At some point in the mid-’70s—exact dates are fuzzy—Ferrari (both man and company) had struck a trailblazing commercial watch venture deal with Longines. Alas, Longines’ glory days were long gone by then. So the tie-up was, for the most part, a collaborative, co-branded cash grab. (Enzo always needed funds to finance his racing pursuits; who could blame him? Likewise, the ’70s were tough on the Swiss watch business, so for Longines this was a financial life raft.) 

Overall, the Longines affair, while period-specific from a design standpoint, never rang authentic to Ferrari in any way—which was both a missed opportunity and a lesson learned. Especially given that many additional opportunities were still to come. 

“Just last year, a 1988 limited edition (number 30 of 50) 18k-gold Formula Ferrari by Cartier automatic chronograph sold on the RM Sotheby's 'Champions: Schumacher and F1 Legends' online auction for a record sum. ”

The sophistication of these collaborations (arguably starting with Hublot, though some of the Girard-Perregaux models were horologically awe-inspiring) has grown significantly over the decades—they’re the product of actual integrated design and engineering efforts, as opposed to superficial ones. Still, the early collaborations, especially Formula Ferrari by Cartier, are once again enjoying a renewed moment in the sun. Just last year, a 1988 limited edition (number 30 of 50) 18k-gold Formula Ferrari by Cartier automatic chronograph—owned by style icon Gianni Agnelli, the late chairman of Fiat, who was a Ferrari collector and later the company’s majority shareholder—sold on the RM Sotheby's “Champions: Schumacher and F1 Legends” online auction (where the lots were displayed during Le Concours d'Élégance Germany for a record sum.)  

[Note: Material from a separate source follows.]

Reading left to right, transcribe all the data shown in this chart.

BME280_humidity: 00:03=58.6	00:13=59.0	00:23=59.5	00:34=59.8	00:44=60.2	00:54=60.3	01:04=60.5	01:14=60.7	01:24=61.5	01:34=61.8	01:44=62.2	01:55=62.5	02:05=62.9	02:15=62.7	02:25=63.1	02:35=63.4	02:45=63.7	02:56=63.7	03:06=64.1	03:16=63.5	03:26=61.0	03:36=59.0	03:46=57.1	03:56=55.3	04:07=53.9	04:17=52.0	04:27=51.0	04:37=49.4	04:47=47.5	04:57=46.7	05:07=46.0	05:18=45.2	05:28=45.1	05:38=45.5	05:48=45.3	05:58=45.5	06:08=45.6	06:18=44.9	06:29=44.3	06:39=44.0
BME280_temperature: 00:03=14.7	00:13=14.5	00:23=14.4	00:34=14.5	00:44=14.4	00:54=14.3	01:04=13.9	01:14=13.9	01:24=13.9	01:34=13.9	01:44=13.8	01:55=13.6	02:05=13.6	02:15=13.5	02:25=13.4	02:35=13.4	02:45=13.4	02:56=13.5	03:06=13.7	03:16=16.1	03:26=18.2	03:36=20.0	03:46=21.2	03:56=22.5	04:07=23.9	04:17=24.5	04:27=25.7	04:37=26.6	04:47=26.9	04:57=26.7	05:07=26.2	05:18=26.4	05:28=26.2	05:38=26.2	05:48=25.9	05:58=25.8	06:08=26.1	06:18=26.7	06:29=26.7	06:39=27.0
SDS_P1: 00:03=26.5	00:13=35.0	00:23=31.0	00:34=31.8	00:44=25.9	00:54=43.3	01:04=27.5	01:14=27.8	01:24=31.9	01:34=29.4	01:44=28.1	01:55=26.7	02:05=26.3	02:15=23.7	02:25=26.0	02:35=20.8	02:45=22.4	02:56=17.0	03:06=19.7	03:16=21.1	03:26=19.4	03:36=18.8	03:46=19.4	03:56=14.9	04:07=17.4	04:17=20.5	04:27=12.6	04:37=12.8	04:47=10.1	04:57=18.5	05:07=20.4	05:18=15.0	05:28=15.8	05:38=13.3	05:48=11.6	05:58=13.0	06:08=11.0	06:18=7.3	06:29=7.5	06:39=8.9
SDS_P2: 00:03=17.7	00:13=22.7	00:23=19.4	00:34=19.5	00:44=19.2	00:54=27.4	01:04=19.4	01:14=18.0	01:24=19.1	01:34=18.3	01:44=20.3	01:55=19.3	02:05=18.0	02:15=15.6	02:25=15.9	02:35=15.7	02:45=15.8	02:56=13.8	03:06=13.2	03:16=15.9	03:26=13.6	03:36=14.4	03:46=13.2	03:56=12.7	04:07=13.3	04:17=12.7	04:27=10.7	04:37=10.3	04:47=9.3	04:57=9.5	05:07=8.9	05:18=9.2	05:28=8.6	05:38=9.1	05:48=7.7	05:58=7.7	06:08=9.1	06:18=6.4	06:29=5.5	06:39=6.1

As 1982 wound down, mercifully so did the partnership with Longines, accordingly it was time for Ferrari to speed ahead and find a new cohort—which didn’t take long. In the spring of 1983, “Formula Ferrari,” a joint-venture capsule collection with Cartier, was announced. The arrangement, negotiated by Enzo Ferrari and Alain Dominique Perrin, then-chairman of Cartier (who would go on to become CEO of Cartier’s parent company, Richemont), included quartz and mechanical watches, as well as accessories such as pens, small leather goods and lighters. 

Curiously, while the collection was officially “Formula Ferrari by Cartier,” the Cartier name was conspicuously absent from both the products and the packaging—with the Formula Ferrari name front and center. 

From a watchmaking perspective, these were rather lackluster timepieces with Seiko quartz movements and Valjoux mechanical calibres. Aesthetically, though, the myriad watch models, as well as the collection’s pens and lighters, veritably scream the ’80s—from the design of the watch cases to the details on the bracelets. The Formula Ferrari bezels were remarkably evocative of the now-iconic period watches from the Roman high jeweler Bulgari (specifically the BVLGARI BVLGARI model), with the distinctive Ferrari logo engraved around the bezel as a prominent motif. The Formula Ferrari by Cartier collection proved so popular it even rated a mention on the cover of the summer 1990 issue of Ferrari World magazine. 

As the ’80s gave way to the ’90s, it was Girard-Perregaux’s turn. Ferrari (without Enzo in the driver’s seat) shifted gears, but Formula Ferrari by Cartier has an established place in design folklore as a pioneering partnership of luxury titans.